A new lawsuit could show how federal courts will handle disputes over emergency insurance rules that states developed in response to the COVID-19 pandemic.
The plaintiffs, who are seeking class-action status, are suing Northwestern Mutual Life Insurance Co, in connection with how the company communicated with a life insurance policyholder over New York state's pandemic-related grace period extension.
A grace period gives the policyholder extra time to pay the premiums when a policy is about to lapse.
Northwestern Mutual says it took steps to comply with New York's grace period extension.
The lead plaintiffs, Adam Drucker and Allyson Drucker, say the company told a policyholder insured, Craig Drucker, about the extension without explaining that he was still eligible to use the extension.
What It Means
If you try to help clients with life insurance claim disputes, you need to keep an eye on court news to make sure you understand the implications of grace period extension cases.
The Case
A team of lawyers with the Boonswang Law Firm, a firm in Philadelphia, have filed the suit, Adam Drucker and Allyson Drucker, individually and on behalf of all others similarly situated, vs. Northwestern Mutual Life Insurance Company (Case Number 1:22-cv-05106), in U.S. District Court for the Southern District of New York.
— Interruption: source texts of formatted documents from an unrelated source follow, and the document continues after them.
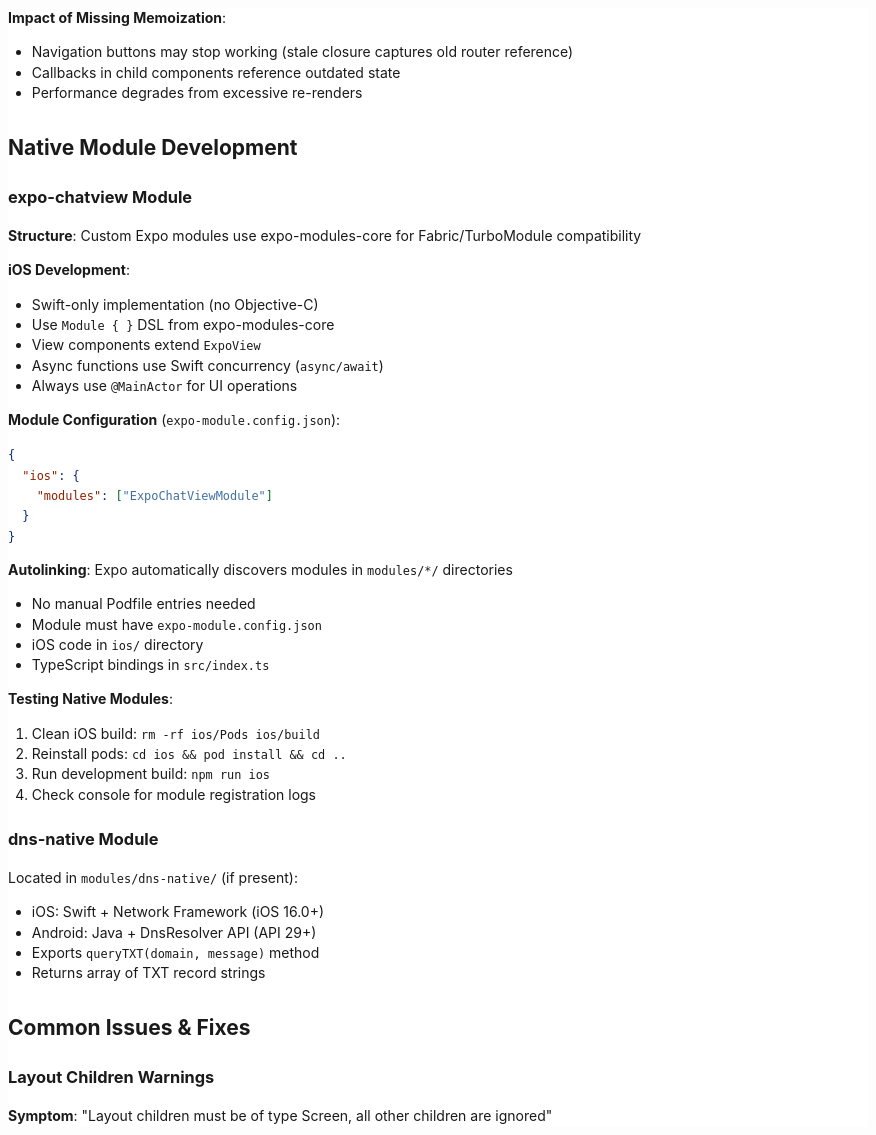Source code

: **Impact of Missing Memoization**:
- Navigation buttons may stop working (stale closure captures old router reference)
- Callbacks in child components reference outdated state
- Performance degrades from excessive re-renders

## Native Module Development

### expo-chatview Module

**Structure**: Custom Expo modules use expo-modules-core for Fabric/TurboModule compatibility

**iOS Development**:
- Swift-only implementation (no Objective-C)
- Use `Module { }` DSL from expo-modules-core
- View components extend `ExpoView`
- Async functions use Swift concurrency (`async/await`)
- Always use `@MainActor` for UI operations

**Module Configuration** (`expo-module.config.json`):
```json
{
  "ios": {
    "modules": ["ExpoChatViewModule"]
  }
}
```

**Autolinking**: Expo automatically discovers modules in `modules/*/` directories
- No manual Podfile entries needed
- Module must have `expo-module.config.json`
- iOS code in `ios/` directory
- TypeScript bindings in `src/index.ts`

**Testing Native Modules**:
1. Clean iOS build: `rm -rf ios/Pods ios/build`
2. Reinstall pods: `cd ios && pod install && cd ..`
3. Run development build: `npm run ios`
4. Check console for module registration logs

### dns-native Module

Located in `modules/dns-native/` (if present):
- iOS: Swift + Network Framework (iOS 16.0+)
- Android: Java + DnsResolver API (API 29+)
- Exports `queryTXT(domain, message)` method
- Returns array of TXT record strings

## Common Issues & Fixes

### Layout Children Warnings

**Symptom**: "Layout children must be of type Screen, all other children are ignored"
The lead plaintiffs were the beneficiaries of a 20-year term life policy purchased by a chiropractor, Craig Drucker, in 2004.
The policy had a $1 million face value.
Linda Lacewell, a former New York state financial services superintendent, implemented pandemic-related insurance rule changes on March 30, 2020. The update included provisions giving life insurance policyholders and annuity contract holders 90 more days than normal to make the payments required to keep their policies and contracts in force.